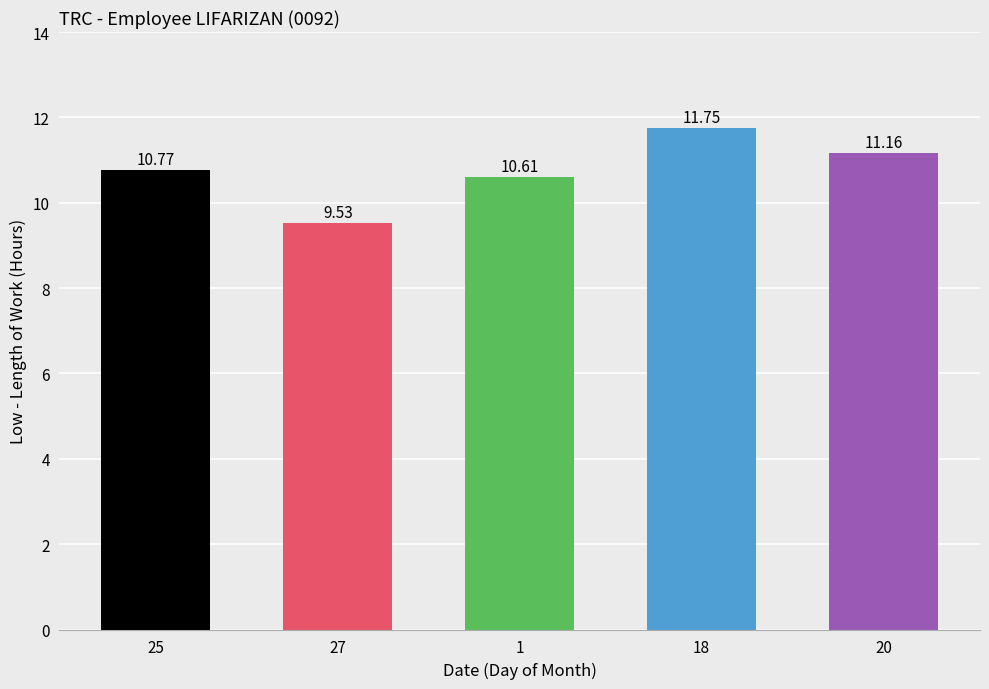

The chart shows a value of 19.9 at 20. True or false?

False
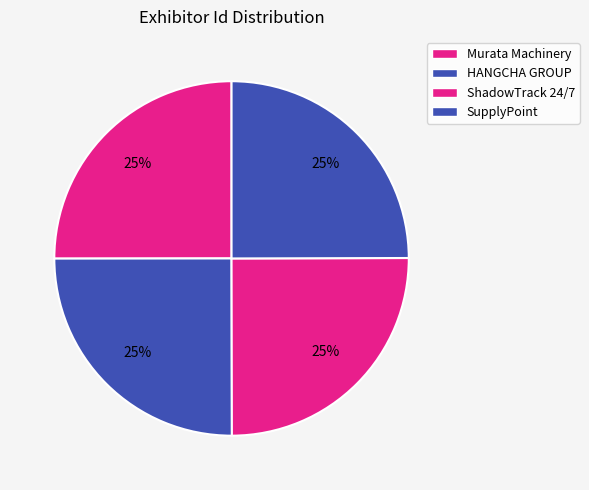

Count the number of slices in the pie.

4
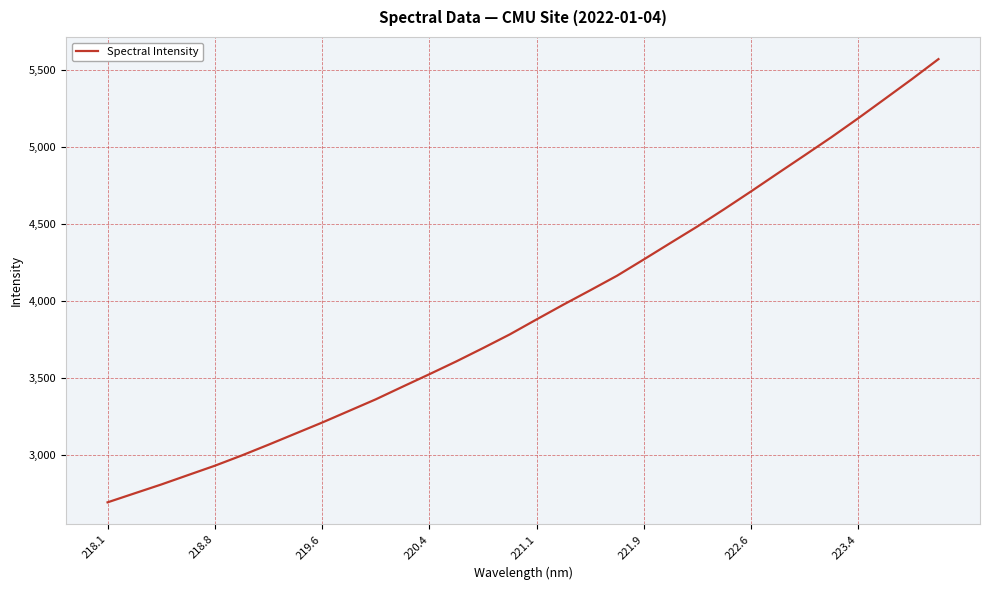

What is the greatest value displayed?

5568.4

---

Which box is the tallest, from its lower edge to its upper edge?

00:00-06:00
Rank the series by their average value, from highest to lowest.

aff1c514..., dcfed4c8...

• [Exercise]
Copy out word for word everything in the data from the line containing "00:00-06:00" down to the line containing "aff1c514..., dcfed4c8...", with both of those lines included.

• [Exercise solution]
00:00-06:00
Rank the series by their average value, from highest to lowest.

aff1c514..., dcfed4c8...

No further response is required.